Saya juga pernah sampai menitikan air mata ketika menonton film Habibie dan Ainun. Film yang mengisahkan tentang perjalanan cinta presiden ke-3 kita itu mengisahkan tentang bagaimana kesetiaan Ainun mendampingi Habibie dengan mimpi besarnya demi negara ini. Dan bagi Habibie Ainun-lah yang menjadi sumber inspirasinya karena memiliki mimpi dan mewujudkan mimpi itu tidaklah mudah. Habibie dan Ainun tahu itu. Cinta mereka terbangun justru dalam perjalanan mewujudkan mimpi itu. Dari mulai dinginnya salju di Jerman, pengorbanan Ainun, rasa sakit, kesendirian serta godaan harta dan kuasa saat mereka kembali ke Indonesia mengiringi perjalanan dua kehidupan yang menjadi satu itu. Namun setiap kisah pasti memiliki bagian akhir, dan setiap mimpi mempunyai batas-batasnya.
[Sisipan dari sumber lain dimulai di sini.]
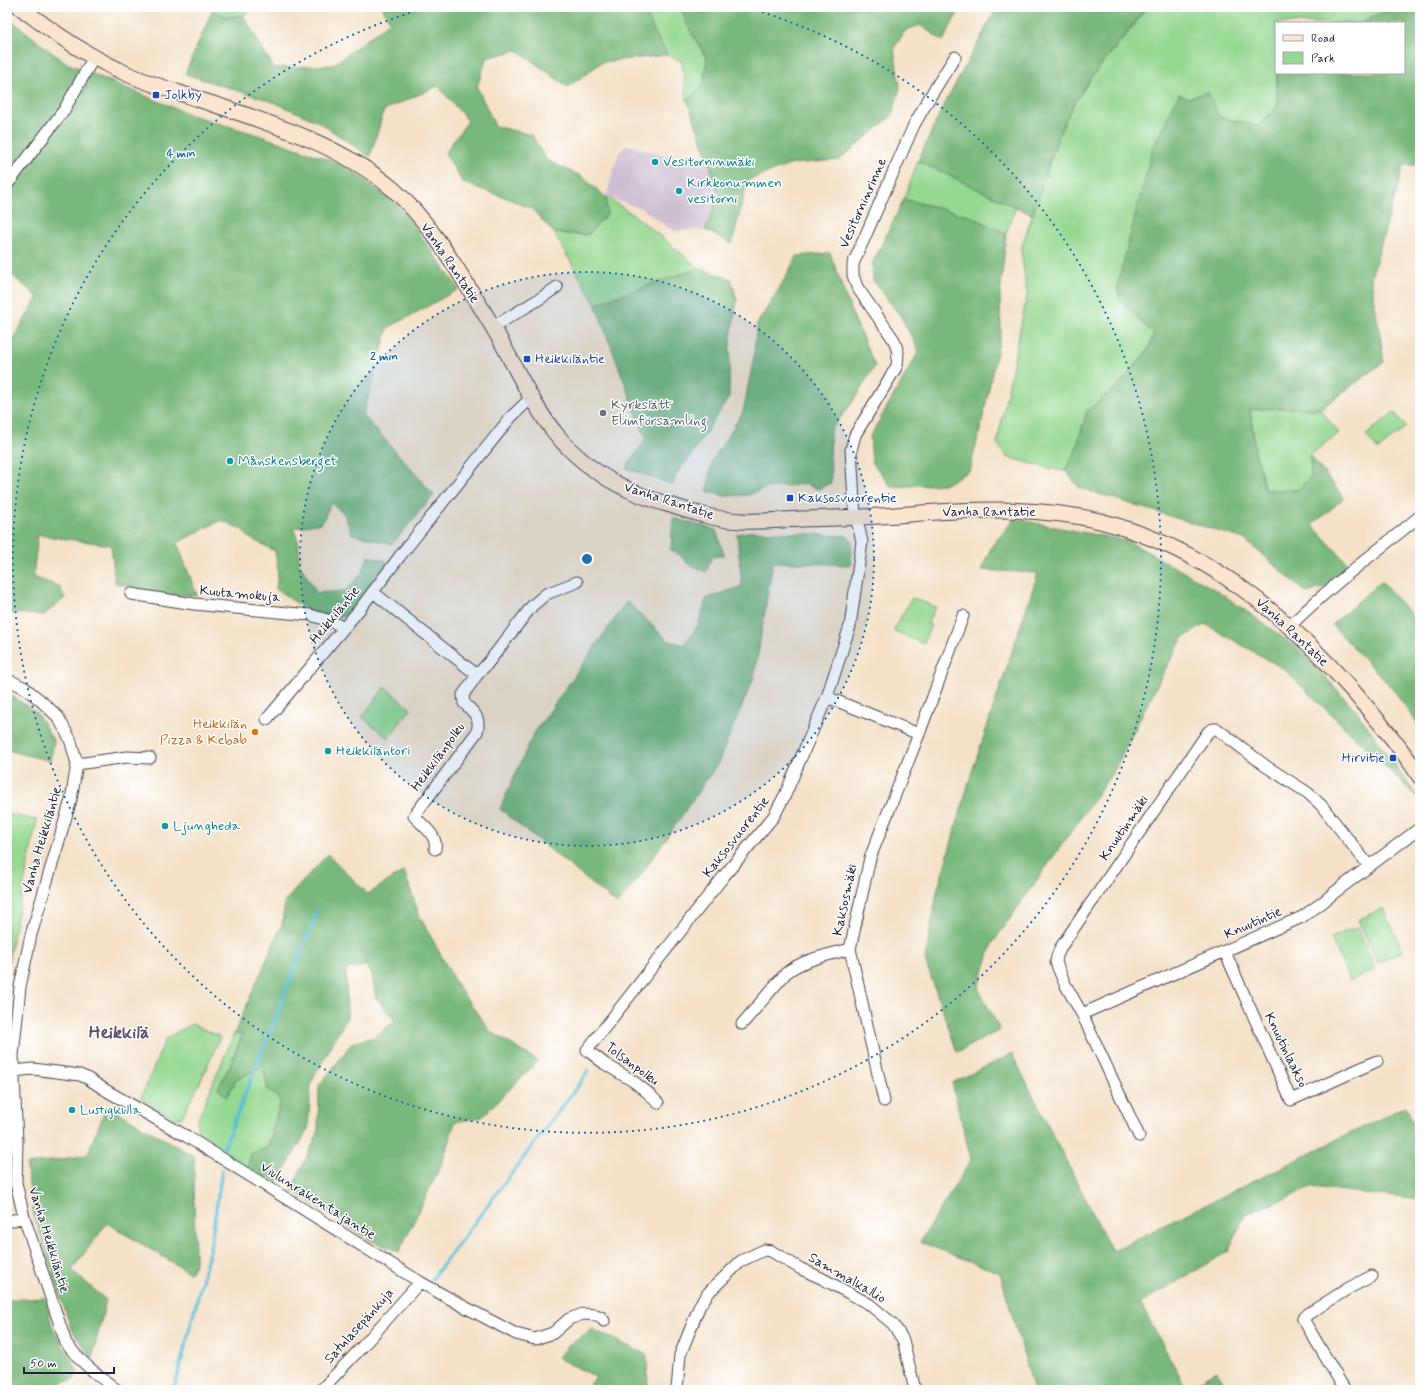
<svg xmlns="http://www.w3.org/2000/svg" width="1427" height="1397" font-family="Mynerve,sans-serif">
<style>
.industrial{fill:#cdbed2}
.green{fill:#95d890;stroke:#5c7d66}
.forest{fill:#78b87a;stroke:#4d6d5a}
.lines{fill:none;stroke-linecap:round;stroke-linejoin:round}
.stream{stroke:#5abed9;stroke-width:3.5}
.minor-casing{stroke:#423f50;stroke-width:13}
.secondary-casing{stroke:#423f50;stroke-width:17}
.minor{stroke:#fff;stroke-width:11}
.secondary{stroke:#fce5cf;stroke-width:15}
.ring{fill:none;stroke:#1f6fb2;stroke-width:2;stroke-dasharray:2 4}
.transit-dot{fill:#1a4fb4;stroke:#fff;stroke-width:1.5}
.culture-dot{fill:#0f9aa8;stroke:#fff;stroke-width:1.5}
.worship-dot{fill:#6b7280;stroke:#fff;stroke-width:1.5}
.food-dot{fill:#e8710a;stroke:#fff;stroke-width:1.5}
.labels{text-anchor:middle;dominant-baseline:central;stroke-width:3;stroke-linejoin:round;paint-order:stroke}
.transit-label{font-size:14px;fill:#164399;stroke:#fff;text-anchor:start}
.culture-label{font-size:14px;fill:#0d838f;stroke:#fff;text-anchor:start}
.street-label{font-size:14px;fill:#22223b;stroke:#fff}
.worship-label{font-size:14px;fill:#5b616d;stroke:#fff;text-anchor:start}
.food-label{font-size:14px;fill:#c56008;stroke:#fff;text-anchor:end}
.district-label{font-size:18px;font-weight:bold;fill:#604e71;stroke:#fff}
.centre{fill:#1f6fb2;stroke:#fff;stroke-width:2}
.ring-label{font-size:12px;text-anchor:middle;font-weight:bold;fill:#1f6fb2;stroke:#fff;stroke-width:3;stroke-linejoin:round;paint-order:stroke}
</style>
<rect width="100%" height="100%" fill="#fff"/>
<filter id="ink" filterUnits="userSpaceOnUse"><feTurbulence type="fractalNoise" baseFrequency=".025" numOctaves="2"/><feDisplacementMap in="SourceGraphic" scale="8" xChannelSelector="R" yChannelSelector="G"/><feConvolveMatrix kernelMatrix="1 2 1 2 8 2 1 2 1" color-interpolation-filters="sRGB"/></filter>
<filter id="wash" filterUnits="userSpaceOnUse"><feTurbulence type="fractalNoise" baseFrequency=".012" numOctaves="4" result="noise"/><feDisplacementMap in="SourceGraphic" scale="16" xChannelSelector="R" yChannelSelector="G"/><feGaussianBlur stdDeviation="0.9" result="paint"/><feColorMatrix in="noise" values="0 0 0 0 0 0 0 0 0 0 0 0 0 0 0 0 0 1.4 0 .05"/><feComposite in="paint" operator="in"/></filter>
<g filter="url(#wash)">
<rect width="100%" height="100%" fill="#f4e1c7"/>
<!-- industrial -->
<path class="industrial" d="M 626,145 L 678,158 L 708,160 L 719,195 L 705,230 L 674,231 L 641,208 L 606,197 L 618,155 Z"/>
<!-- green -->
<path class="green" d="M 208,7 L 254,7 C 250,9 247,14 243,15 C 232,20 217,15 208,7 Z
M 643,7 L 682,7 L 686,23 L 707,59 L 704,83 L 687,100 L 682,62 L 667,55 L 654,31 Z
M 1146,7 L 1397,7 L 1371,17 L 1362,23 L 1276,23 L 1277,107 L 1259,126 L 1219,117 L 1208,92 L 1189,98 L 1120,300 L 1154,334 L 1148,350 L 1119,385 L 1087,411 L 1076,450 L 1065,471 L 1056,470 L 1007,457 L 997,443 L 1027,295 L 1021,249 L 1058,138 L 1070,110 L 1093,75 L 1135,24 Z
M 918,161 L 1016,207 L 1006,234 L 972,217 L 904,199 Z
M 606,197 L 634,215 L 699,268 L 595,304 L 554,233 L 588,235 L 607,214 Z
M 1283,408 L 1320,409 L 1339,433 L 1310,455 L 1311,477 L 1297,490 L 1265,490 L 1255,450 L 1250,409 Z
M 1394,412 L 1406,427 L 1378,450 L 1366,435 Z
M 912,598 L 936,607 L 927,624 L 931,625 L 923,644 L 893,630 Z
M 385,687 L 411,709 L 388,738 L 362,717 Z
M 7,814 L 37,820 L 7,967 Z
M 1383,908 L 1403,951 L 1378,963 L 1358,920 Z
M 1357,927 L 1376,969 L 1350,981 L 1331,938 Z
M 192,1024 L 220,1037 L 201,1080 L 182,1117 L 176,1119 L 141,1098 L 166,1038 Z
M 243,1033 L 229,1068 L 218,1088 L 226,1097 L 237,1079 L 263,1066 L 268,1090 L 281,1100 L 268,1147 L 251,1154 L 248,1168 L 205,1143 L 197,1130 L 197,1121 L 234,1034 Z"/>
<!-- forest -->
<path class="forest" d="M 382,7 L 643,7 L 654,31 L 667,55 L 602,62 L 568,87 L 517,50 L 487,58 L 477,87 L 495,126 L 532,135 L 546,160 L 581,176 L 606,197 L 607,214 L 588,235 L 554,233 L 532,209 L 507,198 L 463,183 L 445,153 L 468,121 L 438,86 L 384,110 L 370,157 L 319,122 L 271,101 L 185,74 L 212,11 L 228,17 L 243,15 L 274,68 L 333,65 L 390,22 Z
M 682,7 L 961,7 L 943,41 L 920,25 L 906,30 L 894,48 L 900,88 L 892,116 L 839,160 L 792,164 L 748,180 L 732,244 L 705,230 L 719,195 L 705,149 L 687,100 L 704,83 L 707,59 L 686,23 Z
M 996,7 L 1146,7 C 1122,42 1090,73 1070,111 C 1053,143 1044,180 1033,215 L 918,161 L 942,109 L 994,13 Z
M 1397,7 L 1420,7 L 1420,165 L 1404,165 L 1371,278 L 1384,362 L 1320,409 L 1283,408 L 1250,410 L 1255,450 L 1265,490 L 1297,490 L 1311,477 L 1310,455 L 1344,498 L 1312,525 L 1349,565 L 1325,587 L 1307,593 L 1244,539 L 1080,488 L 1065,471 L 1076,450 L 1087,411 L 1119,385 L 1148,350 L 1154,335 L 1120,300 L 1117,287 L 1153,147 L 1179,94 L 1189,98 L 1208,92 L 1219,117 L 1259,126 L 1277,107 L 1277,73 L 1404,73 L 1404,23 L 1362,23 L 1371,17 Z
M 7,17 L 64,62 L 191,115 L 255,134 L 345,165 L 400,207 L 459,289 L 388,328 L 363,415 L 434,495 L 392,544 L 352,534 L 344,514 L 331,503 L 322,523 L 293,528 L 299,543 L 299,563 L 317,593 L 345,591 L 362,573 L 368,556 L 387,561 L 349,615 L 334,618 L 305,609 L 276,589 L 278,570 L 275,551 L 248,537 L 243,530 L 221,520 L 177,543 L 197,595 L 167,595 L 115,583 L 111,545 L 38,535 L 33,577 L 59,586 L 65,598 L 44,615 L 7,613 L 7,475 L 9,448 L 7,447 L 7,349 L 38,297 L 7,271 Z
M 904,199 L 972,217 L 1006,234 L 1000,297 L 1001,333 L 981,426 L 969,471 L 946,484 L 891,487 L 872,462 L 870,437 L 919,351 L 901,317 L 873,280 L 872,264 Z
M 830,253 L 851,311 L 875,366 L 852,403 L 830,431 L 831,483 L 818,489 L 805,484 L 766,488 L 748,495 L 725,496 L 707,491 L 712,461 L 743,412 L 753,361 L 757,324 L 779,289 L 797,256 Z
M 699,268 L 731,279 L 737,300 L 730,345 L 729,397 L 689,459 L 678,471 L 673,485 L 626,468 L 646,439 L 595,304 Z
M 673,518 L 716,530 L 724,555 L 712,557 L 706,572 L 688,564 L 680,555 L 671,550 Z
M 1014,519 L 1128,541 L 1221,593 L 1300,650 L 1354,708 L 1420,800 L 1284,669 L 1205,624 L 1182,639 L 1161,677 L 1115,769 L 992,944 L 978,988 L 1000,1030 L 957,1052 L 925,960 L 937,892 L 972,772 L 1038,573 L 981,570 L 992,546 Z
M 754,531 L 846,536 L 852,540 L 851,565 L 773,562 L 754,677 L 718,763 L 640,876 L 617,904 L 500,809 L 533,735 L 627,601 L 667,640 L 684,645 L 698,625 L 706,599 L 742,586 L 737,534 Z
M 1381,581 L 1415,619 L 1420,620 L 1420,727 L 1393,689 L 1332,625 Z
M 12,696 L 37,713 L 54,742 L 50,761 L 7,750 L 7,712 Z
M 328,854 L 368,894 L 404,871 L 419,915 L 458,987 L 490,1031 L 538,1061 L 482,1117 L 455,1122 L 442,1163 L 399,1252 L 368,1239 L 291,1190 L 318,1133 L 319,1086 L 352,1043 L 374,1037 L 395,1021 L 376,998 L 372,975 L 366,966 L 346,969 L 347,1017 L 311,1083 L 308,1129 L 276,1185 L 248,1168 L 251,1154 L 268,1147 L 281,1100 L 268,1090 L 263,1066 L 237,1079 L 226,1097 L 218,1088 L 229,1068 L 243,1034 L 234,1034 L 282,924 L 285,901 Z
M 1012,1054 L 1112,1251 L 1406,1106 L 1420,1139 L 1420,1200 L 1313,1187 L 1245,1215 L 1228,1252 L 1140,1303 L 1186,1388 L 1217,1371 L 1227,1390 L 1034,1390 L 1000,1273 L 920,1242 L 971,1160 L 952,1083 Z
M 107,1106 L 195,1157 L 194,1165 L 195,1264 L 190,1273 L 107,1223 L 72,1270 L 106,1300 L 92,1359 L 71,1328 L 34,1215 L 26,1165 L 87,1155 Z
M 45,1298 L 52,1326 L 78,1372 L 74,1379 L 61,1382 L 59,1390 L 7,1390 L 7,1300 Z
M 592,1329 L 647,1355 L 648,1390 L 586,1390 L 596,1377 L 558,1358 L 565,1348 Z"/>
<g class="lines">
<!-- stream -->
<path class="stream" d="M 224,1149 L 225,1145 L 318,910
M 432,1279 L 583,1079 L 588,1070
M 174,1390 L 210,1249 L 222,1170"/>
</g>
</g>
<g filter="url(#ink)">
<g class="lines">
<!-- minor casing -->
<g class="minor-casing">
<path id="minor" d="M 7,185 L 64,110 L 94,57
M 493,327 L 541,298 L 557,287
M 373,592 L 477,675 L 463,695 L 464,703 C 474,713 481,717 477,732 L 414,816 C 422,825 438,835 435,849
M 131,594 L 194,604 L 310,615 L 331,621 L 344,628
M 1290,626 C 1330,586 1376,552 1420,516
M 477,675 L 488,663 L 532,606 L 546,594 L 577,582
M 7,679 L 25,688 L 40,700 L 58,717 L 70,739 L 77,764 L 71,800 L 31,935 L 20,987 L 13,1056 L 17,1141 L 16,1183 L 24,1217 L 66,1343 C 80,1362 99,1376 117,1390
M 827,697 L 919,734
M 267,719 L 359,610 L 400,556 L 511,417 L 531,398
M 77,764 L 127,757 L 150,758
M 1225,952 L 1291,1100 L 1377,1061
M 1082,1014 L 1302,917 L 1323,902 L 1335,892 L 1420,828
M 742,1024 L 786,973 C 803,959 829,955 850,949
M 14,1071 L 33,1069 L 80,1075 L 87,1078 L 107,1091 L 186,1136 L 420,1282 L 463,1306 L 516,1334 L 535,1339 L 553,1333 L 569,1319 L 583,1314 L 596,1315 L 601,1317 L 604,1321
M 884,1101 L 850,949 L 870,858 L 919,734 L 963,616
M 658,1103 L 647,1092 L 633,1081 L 605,1064 L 587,1050 L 724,876 L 774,816 L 785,795 L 827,697 L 850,626 L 862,542 L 859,528 L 855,517 L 851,450 L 855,435 L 897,366 L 898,352 L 894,340 L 857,287 L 853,275 L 853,264 L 914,125 L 931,95 L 955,57
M 1139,1136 L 1082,1014 L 1065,984 L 1059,970 L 1056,962 L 1057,956 L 1061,947 L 1208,732 L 1213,729 L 1217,729 L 1267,767 L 1308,793 L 1321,805 L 1369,866
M 7,1222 L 24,1217
M 321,1390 L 362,1347 L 420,1282
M 677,1390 L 680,1355 L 700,1305 L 709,1292 L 741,1261 L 764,1250 L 771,1251 L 801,1269 L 821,1278 L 869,1304 L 893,1324 L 903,1340 L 915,1390
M 1345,1390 L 1303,1319 L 1308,1314 L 1349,1288 L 1372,1276"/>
</g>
<!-- secondary casing -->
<g class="secondary-casing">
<path id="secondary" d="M 20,7 C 52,32 84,54 121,71 C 139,80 158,86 177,92 C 249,117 335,139 394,190 C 424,217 446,251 467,285 C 479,304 491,323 502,343 C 536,407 557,456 627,489 C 639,495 653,500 667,504 C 691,512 716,520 742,521 C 761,522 782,520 801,519 C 841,518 881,517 921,513 C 979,509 1042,507 1100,521 C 1204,548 1282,611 1352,690 C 1376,718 1400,746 1420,777"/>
</g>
<!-- minor -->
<use href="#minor" class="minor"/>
<!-- secondary -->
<use href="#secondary" class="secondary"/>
</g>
</g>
<!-- distance rings -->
<circle cx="587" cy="559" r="287" fill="#1f6fb2" fill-opacity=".12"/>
<g class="ring">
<circle cx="587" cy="559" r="287"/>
<path d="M745 7A574 574 0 1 1 429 7"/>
</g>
<!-- markers -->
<g class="transit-dot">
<rect x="152" y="91" width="8" height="8" rx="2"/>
<rect x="523" y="355" width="8" height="8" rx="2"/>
<rect x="786" y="494" width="8" height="8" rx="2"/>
<rect x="1389" y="754" width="8" height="8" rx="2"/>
</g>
<g class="culture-dot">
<circle cx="655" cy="162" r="4"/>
<circle cx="679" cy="191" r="4"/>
<circle cx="230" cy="461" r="4"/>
<circle cx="328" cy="751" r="4"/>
<circle cx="165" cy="826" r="4"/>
<circle cx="72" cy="1110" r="4"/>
</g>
<circle class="worship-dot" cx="603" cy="413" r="4"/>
<circle class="food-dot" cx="255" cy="732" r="4"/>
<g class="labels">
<!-- transit labels -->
<g class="transit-label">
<text x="164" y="95">Jolkby</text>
<text x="535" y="359">Heikkiläntie</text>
<text x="798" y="498">Kaksosvuorentie</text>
<text x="1385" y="758" text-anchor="end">Hirvitie</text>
</g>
<!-- culture labels -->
<g class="culture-label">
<text x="663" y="162">Vesitorninmäki</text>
<text x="687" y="183">Kirkkonummen<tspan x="687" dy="16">vesitorni</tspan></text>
<text x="238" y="461">Månskensberget</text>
<text x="336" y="751">Heikkiläntori</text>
<text x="173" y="826">Ljungheda</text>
<text x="80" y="1110">Lustigkulla</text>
</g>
<!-- street labels -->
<g class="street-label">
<text transform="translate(863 203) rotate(-66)">Vesitorninrinne</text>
<text transform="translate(450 263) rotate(56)">Vanha Rantatie</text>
<text transform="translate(669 501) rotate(18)">Vanha Rantatie</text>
<text x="989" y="512">Vanha Rantatie</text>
<text transform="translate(240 594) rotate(5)">Kuutamokuja</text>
<text transform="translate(335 615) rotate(-51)">Heikkiläntie</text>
<text transform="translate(1292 632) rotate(43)">Vanha Rantatie</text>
<text transform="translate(438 757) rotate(-54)">Heikkilänpolku</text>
<text transform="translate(1124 828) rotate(-56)">Knuutinmäki</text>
<text transform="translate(736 837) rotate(-52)">Kaksosvuorentie</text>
<text transform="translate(42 840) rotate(-74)">Vanha Heikkiläntie</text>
<text transform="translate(845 900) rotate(-78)">Kaksosmäki</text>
<text transform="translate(1253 923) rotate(-24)">Knuutintie</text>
<text transform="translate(1286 1050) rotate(64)">Knuutinlaakso</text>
<text transform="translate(632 1064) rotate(36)">Tolsanpolku</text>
<text transform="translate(318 1201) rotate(32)">Viulunrakentajantie</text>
<text transform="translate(49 1240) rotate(73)">Vanha Heikkiläntie</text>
<text transform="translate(847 1278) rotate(30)">Sammalkallio</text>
<text transform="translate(359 1326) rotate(-48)">Satulasepänkuja</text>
</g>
<!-- worship labels -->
<g class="worship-label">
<text x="611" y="405">Kyrkslätt<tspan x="611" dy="16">Elimförsamling</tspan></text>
</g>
<!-- food labels -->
<g class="food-label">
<text x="247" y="724">Heikkilän<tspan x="247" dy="16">Pizza &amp; Kebab</tspan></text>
</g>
<!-- district labels -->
<g class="district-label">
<text x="119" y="1033">Heikkilä</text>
</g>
</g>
<circle cx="587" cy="559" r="6" class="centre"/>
<g class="ring-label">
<text x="181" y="157">4 min</text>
<text x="384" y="360">2 min</text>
</g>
<!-- margin -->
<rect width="1427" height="1397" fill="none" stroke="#fff" stroke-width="24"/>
<!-- legend -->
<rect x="1275" y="22" width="130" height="52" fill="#ffffff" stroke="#a7a7b1"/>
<rect x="1283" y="35" width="20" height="6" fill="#fce5cf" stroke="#a7a7b1"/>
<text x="1311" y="42" font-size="12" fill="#22223b">Road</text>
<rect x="1283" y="52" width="20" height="12" fill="#95d890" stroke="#a7a7b1"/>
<text x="1311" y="62" font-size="12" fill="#22223b">Park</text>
<!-- scale -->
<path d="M24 1367v6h90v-6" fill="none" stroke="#22223b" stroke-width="2"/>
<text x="30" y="1367" font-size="12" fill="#22223b" stroke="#ffffff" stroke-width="3" paint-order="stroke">50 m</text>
</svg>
Nah, Jumat siang kemarin (28/8), saya kebetulan mendampingi Ibu Ida Farida mengikuti acara kampanye damai pilkada Kota Cilegon. Bu Ida, demikian kami memanggilnya, adalah istri dari Pak Iman Ariyadi, salah satu kontestan yang ikut pilkada yang akan digelar serentak 9 Desember mendatang ini. Saya melihat kisah film Habibie dan Ainun menjadi nyata apabila melihat kesetiaan Bu Ida ketika mendampingi suaminya. Saat sang suamiya berorasi misalnya, Bu Ida sempat membisiki saya, Bu Laura tahu gak, saat dia berorasi di hadapan lautan manusia ini saya tak henti-hentinya berzikir, memohon agar suami saya tak selip bicara. Demikian juga saat suami melaksanakan tugas sehari-hari saya tak pernah putus dari berdoa. Karena tugas istri adalah menjadikan suaminya kuat dan tangguh, katanya sambil memandang kepada sang suaminya di depan podium.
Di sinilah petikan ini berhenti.